Tentu saja bukan seperti itu wujud family time. Yang disebut dengan family time adalah sebuah waktu berkualitas untuk tersambungnya hati, perasaan, pikiran dan badan, dari semua anggota keluarga.
Sebuah waktu di mana mereka mengobrol, bercanda, bermain, beribadah, atau berkegiatan bersama. Agendanya sama, hati, pikiran dan perhatian mereka terkonsentrasi bersama. Bukan bersama-sama duduk tapi agendanya sendiri-sendiri. Pikirannya sendiri-sendiri. Hatinya sendiri-sendiri. Asyiknya sendiri-sendiri.
Aturan yang sangat penting untuk menciptakan family time adalah jauhkan gadget dan internet dari semua anggota keluarga. Gadget dan internet telah merenggut perhatian yang membuat orang tua dan anak-anak memilih asyik sendiri-sendiri.
Gadget dan internet telah membuat semua anggota keluarga bersifat egois dan individualis. Tidak peduli dengan orang lain, cenderung asyik dengan dunia masing-masing yang diciptakan oleh media sosial.
Hafiz Muneeb (2022) menyarankan, "Put your phones away for a while after you get home, and focus on your relationships with your partner and children. Simpan ponsel Anda beberapa saat setelah tiba di rumah, dan fokuslah pada hubungan Anda dengan pasangan dan anak-anak".

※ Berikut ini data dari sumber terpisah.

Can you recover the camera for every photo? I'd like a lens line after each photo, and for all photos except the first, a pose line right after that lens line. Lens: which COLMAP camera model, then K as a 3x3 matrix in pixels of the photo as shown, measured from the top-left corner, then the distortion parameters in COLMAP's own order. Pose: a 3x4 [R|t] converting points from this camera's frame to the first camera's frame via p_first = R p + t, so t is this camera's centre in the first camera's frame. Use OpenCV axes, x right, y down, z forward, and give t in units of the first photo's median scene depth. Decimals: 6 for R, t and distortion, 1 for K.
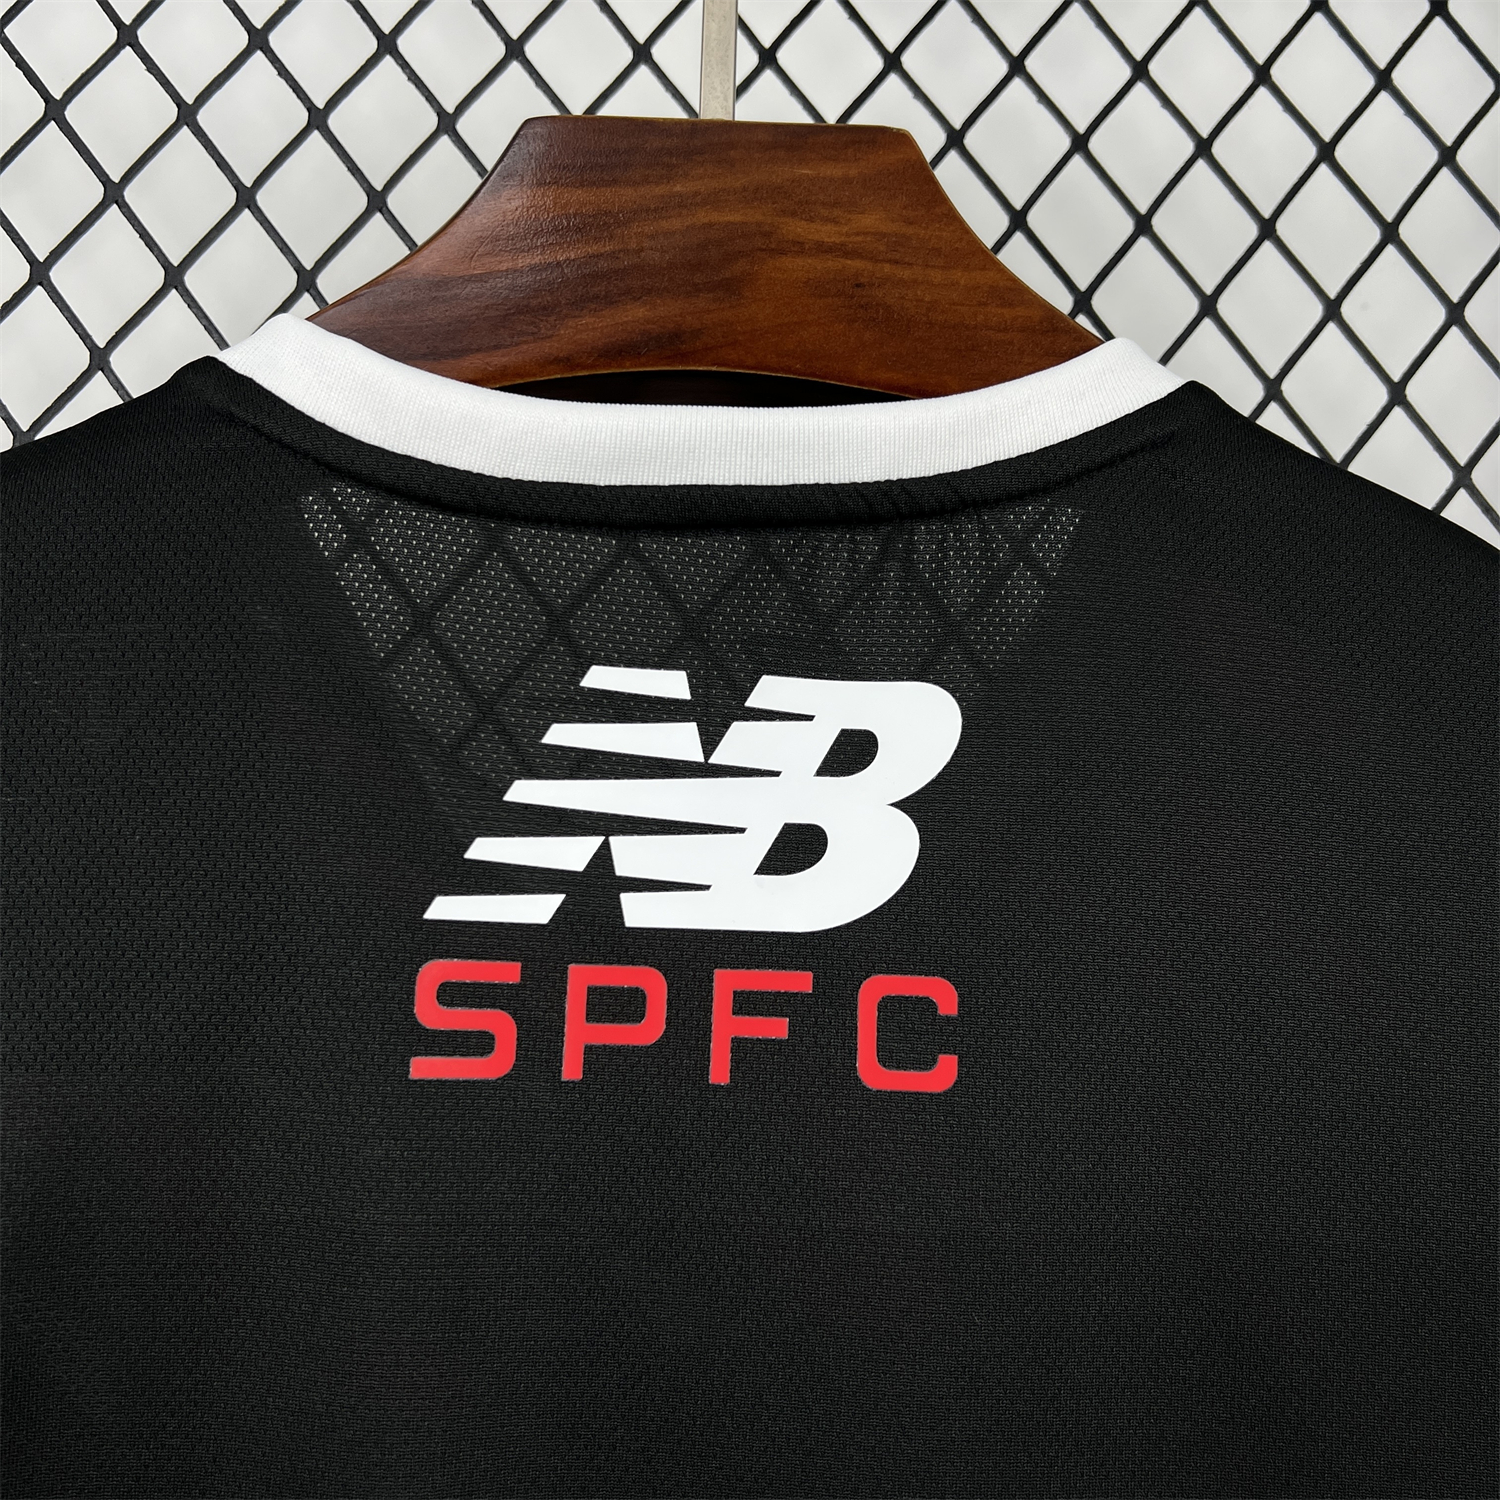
lens RADIAL K [[1623.5, 0, 750.0], [0, 1623.5, 750.0], [0, 0, 1]] dist [0.171825, -0.480870]
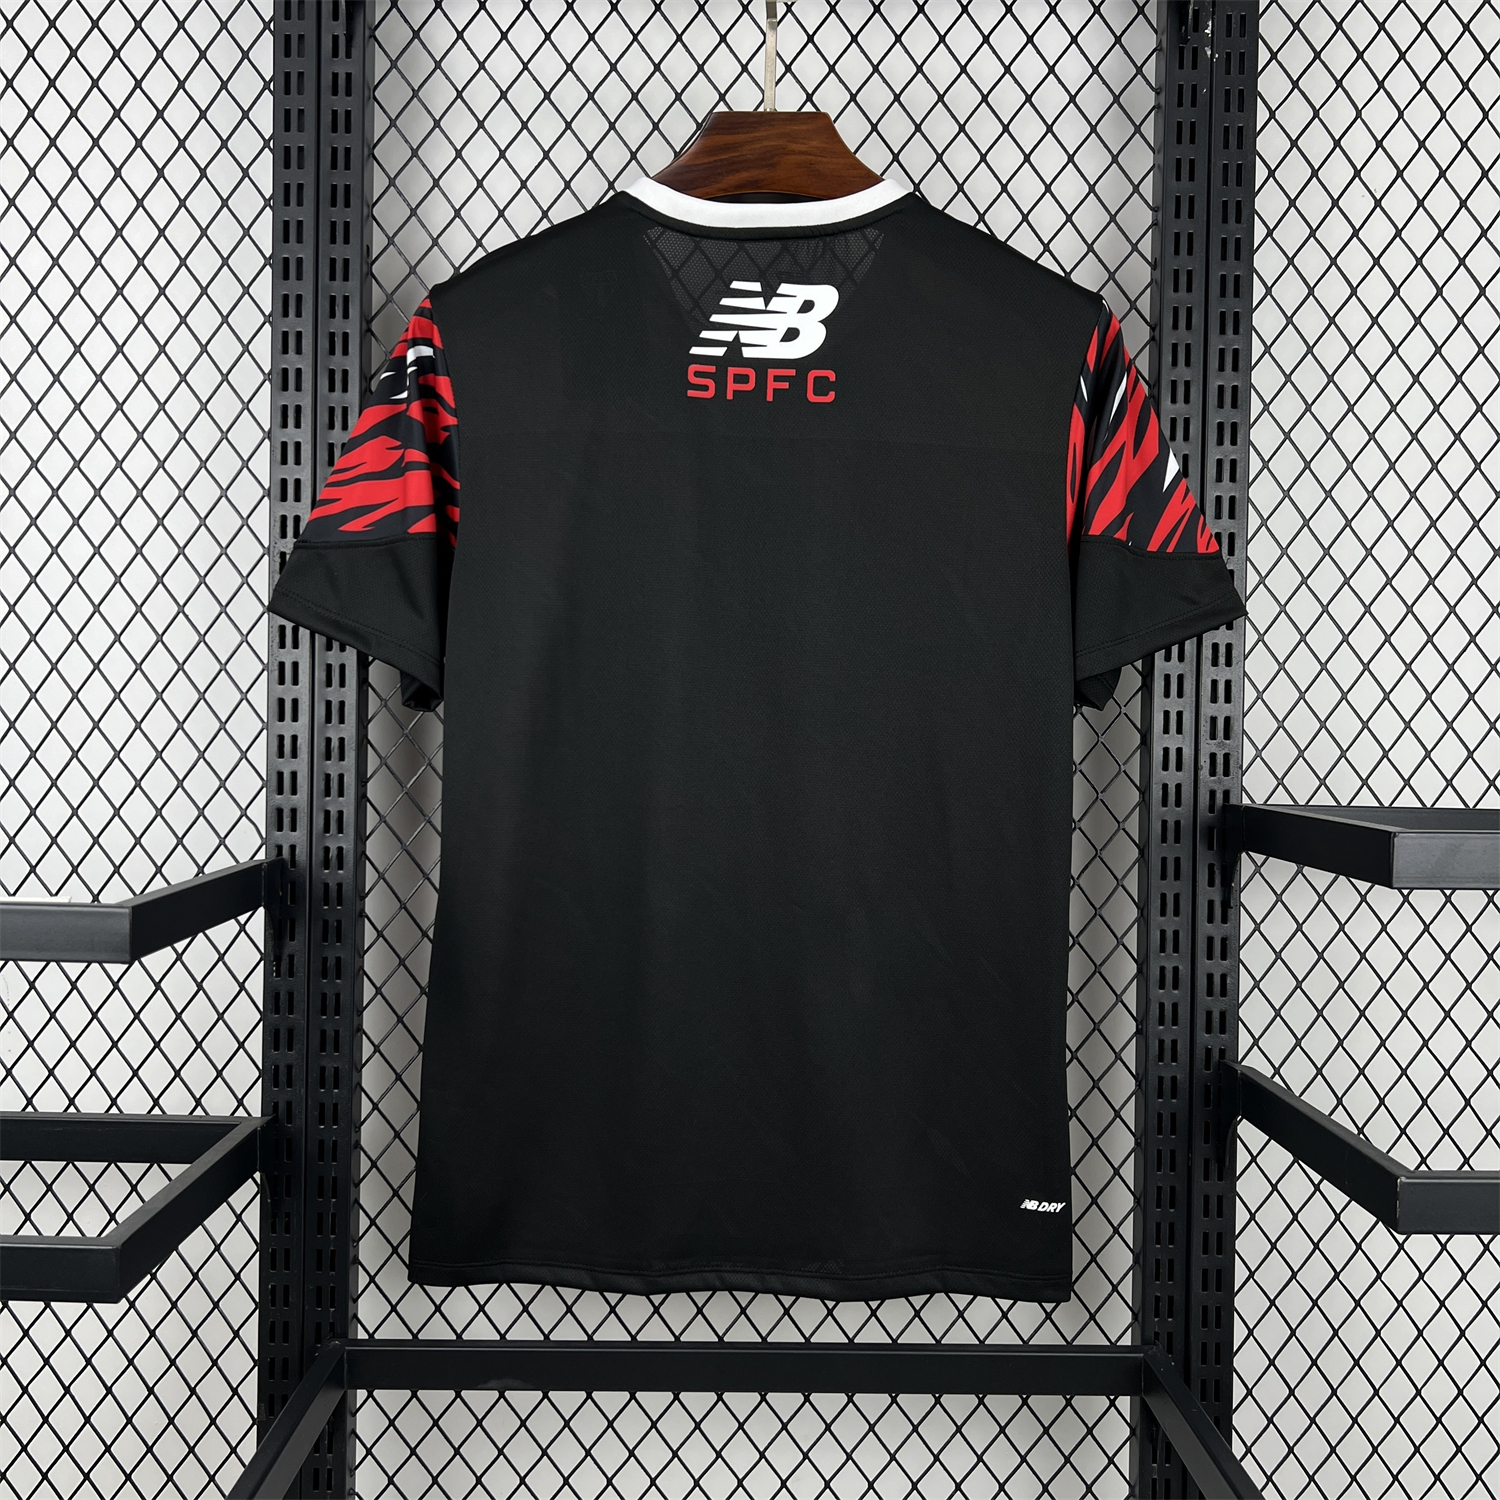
lens RADIAL K [[1623.5, 0, 750.0], [0, 1623.5, 750.0], [0, 0, 1]] dist [0.171825, -0.480870]
pose [[0.998151, 0.003770, -0.060674, 0.158299], [0.006739, 0.985061, 0.172075, 0.335935], [0.060416, -0.172165, 0.983214, -2.666950]]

Contoh Teladan Dari Keluarga Nabi Saw
Nabi saw mencontohkan family time setiap malam selepas Isya. Anas bin Malik berkata, "Nabi saw memiliki sembilan orang istri... Mereka selalu berkumpul di rumah istri yang gilirannya mendapat jatah menginap Nabi saw" (HR. Muslim).
Ibnu Katsir menjelaskan, "Dan istri-istri beliau berkumpul setiap malam di rumah istri yang mendapat giliran jatah menginapnya Rasulullah saw. Beliau terkadang makan malam bersama mereka kemudian masing-masing kembali ke tempat tinggalnya" (Tafsir Ibnu Katsir).
Selain kebiasaan bercengkerama dengan semua keluarga, Nabi saw juga menyempatkan untuk mengobrol dengan istri yang mendapatkan jatah menginap. Maka obrolan suami istridi malam hari sebelum tidur termasuk sunnah Nabi saw, karena dicontohkan langsung oleh beliau.
Ibnu Abbas ra menceritakan, "Aku menginap di rumah bibiku Maimunah (istri Nabi saw), maka Rasulullah saw berbincang-bincang dengan istrinya (Maimunah) beberapa lama kemudian beliau tidur" (HR. Bukhari dan Muslim).
Para ulama menyatakan, makruh hukumnya mengobrol setelah shalat Isya', kecuali pada obrolan yang memiliki nilai kebaikan. Imam An-Nawawi dalam Syarh Shahih Muslim menjelaskan, "Para ulama mengatakan, obrolan yang makruh setelah isya adalah obrolan yang tidak ada maslahatnya. Adapun kegiatan yang ada maslahatnya dan ada kebaikannya, tidak makruh".